In September, Trump and Vice President Mike Pence hosted three Senators from states the President won in 2016 — Heidi Heitkamp of North Dakota, Joe Donnelly of Indiana, and Joe Manchin of West Virginia — at a bipartisan dinner on taxes. A month later, Sen. Claire McCaskill joined Heitkamp and Manchin at a bipartisan dinner with Ivanka and Jared Trump. But the dinners, phone calls, and trips on Air Force One did little to win them over. “I was an easy pickup,” Sen. Manchin told Politico this week. “And a couple, two, three, other Democrats would have been easy pickups if they had just made an effort.”

Earlier on Tuesday, Speaker of the House Paul Ryan was giddy as he banged an oversized gavel after his Republican colleagues helped him fulfill a major career goal. “This has been a long work in progress,” Ryan said after the vote. “And what this achievement marks is a promise that this majority made and a promise that this majority kept.”

Democrats, on the other hand, were unanimously opposed to the cuts. On the House floor Tuesday, Democrat after Democrat shamed the bill, calling it a handout to corporations and the wealthy and a slap in the face to middle class Americans. “This GOP tax scam is simply theft,” said House Minority Leader Nancy Pelosi. “Monumental, brazen theft from the American middle class and from every person who aspires to reach it.”
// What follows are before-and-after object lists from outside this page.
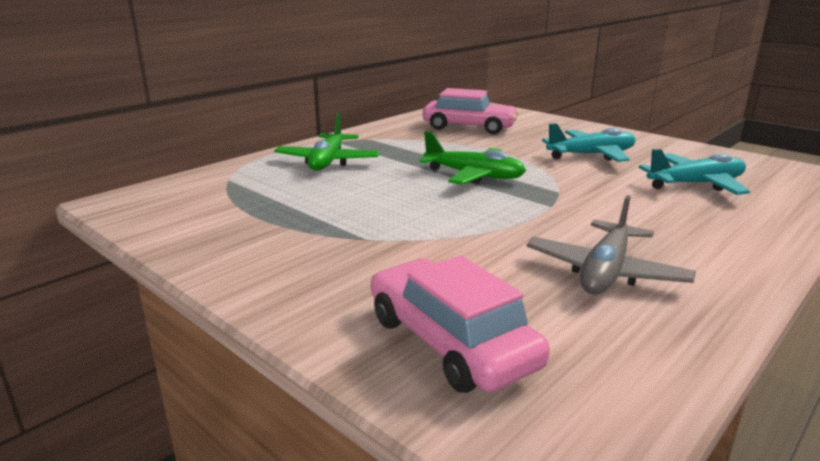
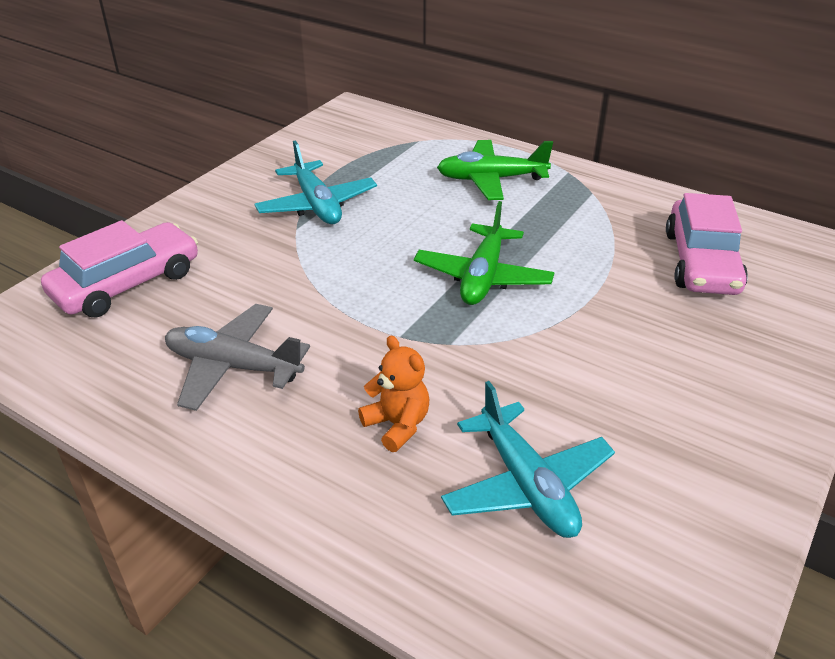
camera: 80 degrees right, 15 degrees up
(591, 155) = (623, 381): turquoise plane -> turquoise plane (317, 205)
(658, 213) = (397, 425): none -> orange teddy bear

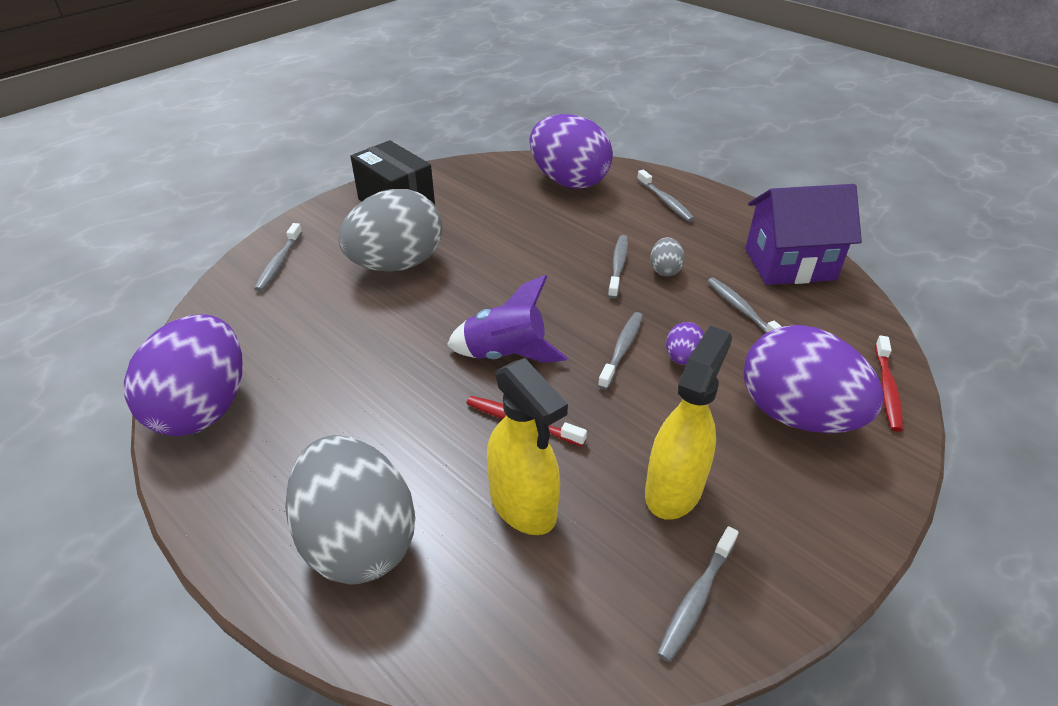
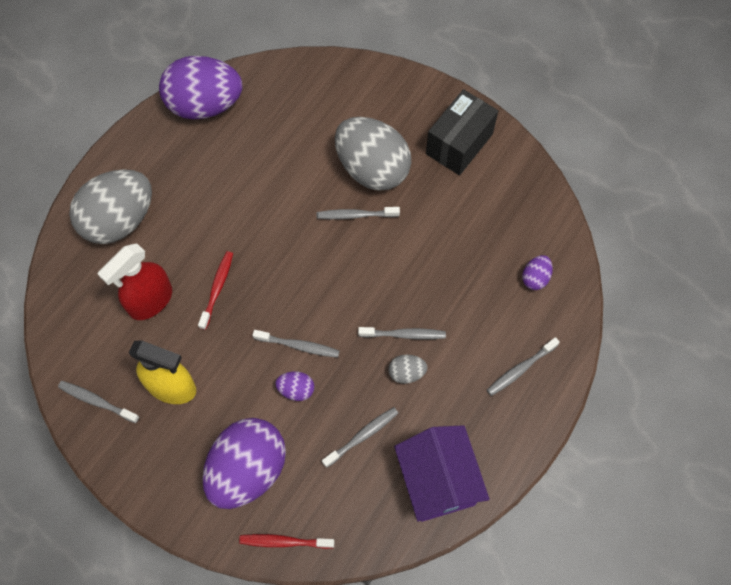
camera: 80 degrees right, 25 degrees up
(279, 263) = (357, 89): grey toothbrush -> grey toothbrush (355, 215)
(505, 354) = (280, 267): purple rocket -> none
(523, 506) = (150, 301): yellow spray bottle -> red spray bottle
(569, 181) = (535, 278): purple egg -> purple egg, size x0.42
The House will have to vote on the tax bill again on Wednesday because two provisions in the bill violated Senate budget rules, but Democrats’ disdain for the bill is unlikely to change when that happens.

Twelve Republicans joined with Democrats to vote against the bill. Most did so because a provision that caps the state and local tax deduction at $10,000 would disproportionately harm their constituents. One Congressman, Rep. Walter Jones (R-N.C.), voted against the Tax Cuts and Jobs Act because of the impact it is projected to have on the deficit. “I’m all for tax reform, but it must grow the economy, not the debt,” Jones said.

Democrats grew even testier as day became night. In the moments before the debate concluded and the voting began, Senate Minority Leader Chuck Schumer made his final appeal. “This is serious stuff; we believe you’re messing up America,” Schumer said. “You could pay attention for a couple minutes.”

In a dark final moment, he called on his colleagues to vote no on the bill. “Otherwise, I believe the entire Republican party and each of you will come to rue this day.”

Amid heightened police presence, protests erupted as voting began. A middle-aged woman was seen dragged up the stairs of the Senate balcony by police, but they didn’t deter her chants. “People over profit!” she pleaded as they carried her away.

Afterwards, Republicans were exuberant. “Democrats have said that the American people will remember this night,” Sen. Hatch said. “I hope they do.”